Tamoxifen pharmacogenetics of CYP2D6, CYP2C19, and SULT1A1: long term follow-up of the North Central Cancer Treatment Group 89-30-52 adjuvant trial.

Abstract

Abstract Abstract #6037 Background: Tamoxifen (Tam) is biotransformed to the potent antiestrogen, endoxifen, by the CYP2D6 enzyme. We previously demonstrated that patients (pts) receiving adjuvant TAM with impaired CYP2D6 metabolism due to CYP2D6 (*4) and/or concurrent administration of a CYP2D6 inhibitor had a higher risk of recurrence. Other studies suggest CYP2C19*17 (Schroth JCO 2007) and SULT1A1*2 (Nowell JNCI 2002) may be associated with treatment outcome. With extended follow-up, we sought to evaluate the importance of comprehensive CYP2D6 genotyping as well as the potential association between CYP2C19*17 and SULT1A1 copy number with clinical outcome in pts randomized to TAM in NCCTG 89-30-52.

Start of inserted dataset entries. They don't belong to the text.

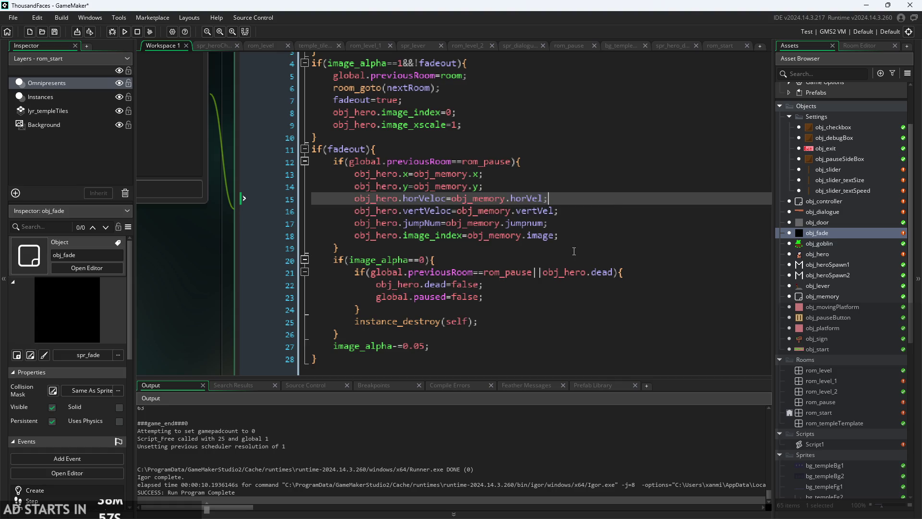
{"action": "scroll", "coordinate": [164, 308], "scroll_direction": "up", "scroll_amount": 2}
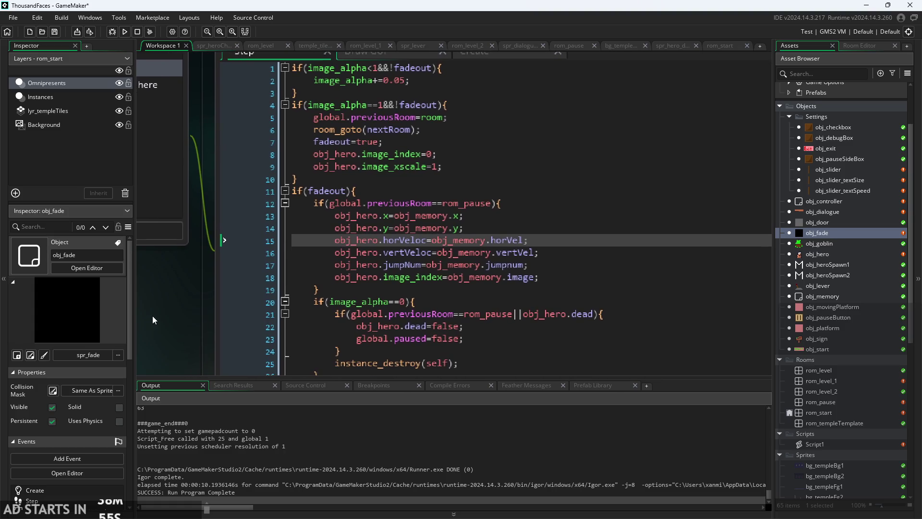
- Paste obj_hero.playerHealth=5; after fadeout=true;, save, and relaunch into the castle level
{"action": "scroll", "coordinate": [411, 195], "scroll_direction": "up", "scroll_amount": 2}
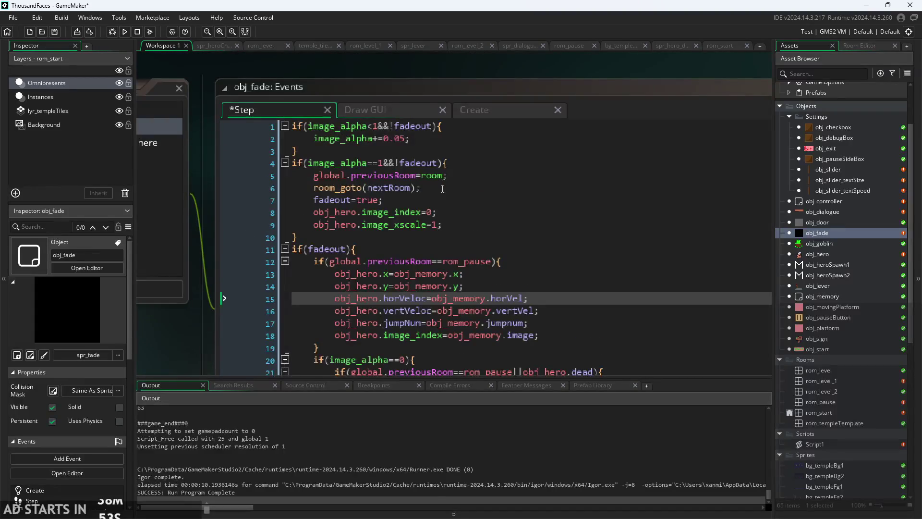
{"action": "left_click", "coordinate": [448, 186]}
{"action": "left_click", "coordinate": [449, 200]}
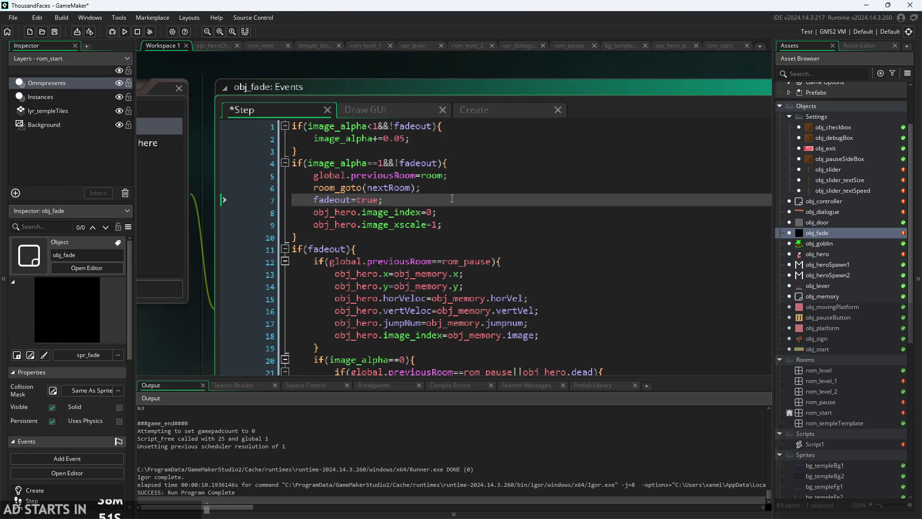
{"action": "key", "text": "Return"}
{"action": "key", "text": "ctrl+v"}
{"action": "key", "text": "ctrl+s"}
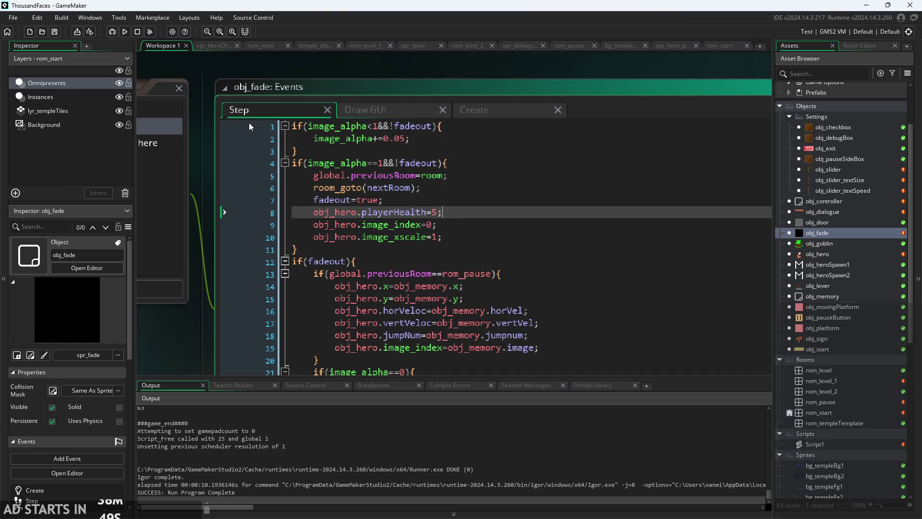
{"action": "left_click", "coordinate": [124, 32]}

 Methods: Using DNA derived from paraffin embedded sections, CYP2D6 and SULT1A1 genotype were determined using quantitative multiplex PCR and CYP2C19 by sequencing. Pts administered the following CYP2D6 inhibitors (fluoxetine, paroxetine, sertraline, cimetidine, amiodarone, doxepin, ticlopidine and haloperidol) were considered as intermediate (IM) or poor metabolizers (PM) based on the potency of CYP2D6 inhibition. CYP2D6 phenotype was defined as follows: extensive metabolizers (EM) were pts not administered an inhibitor who did not carry a null allele (*3, *4, *6) and who were not homozygous for an IM allele (*10, *17, *41). CYP2D6 IM were either heterozygous for a null allele or homozygous for an IM allele but not administered an inhibitor or CYP2D6 EM administered a weak inhibitor. PM were pts homozygous for a null allele, or any patient administered a potent inhibitor. The association between genotype or CYP2D6 phenotype and clinical outcome was determined using the log-rank test. Multivariate Cox modeling was performed using traditional prognostic factors.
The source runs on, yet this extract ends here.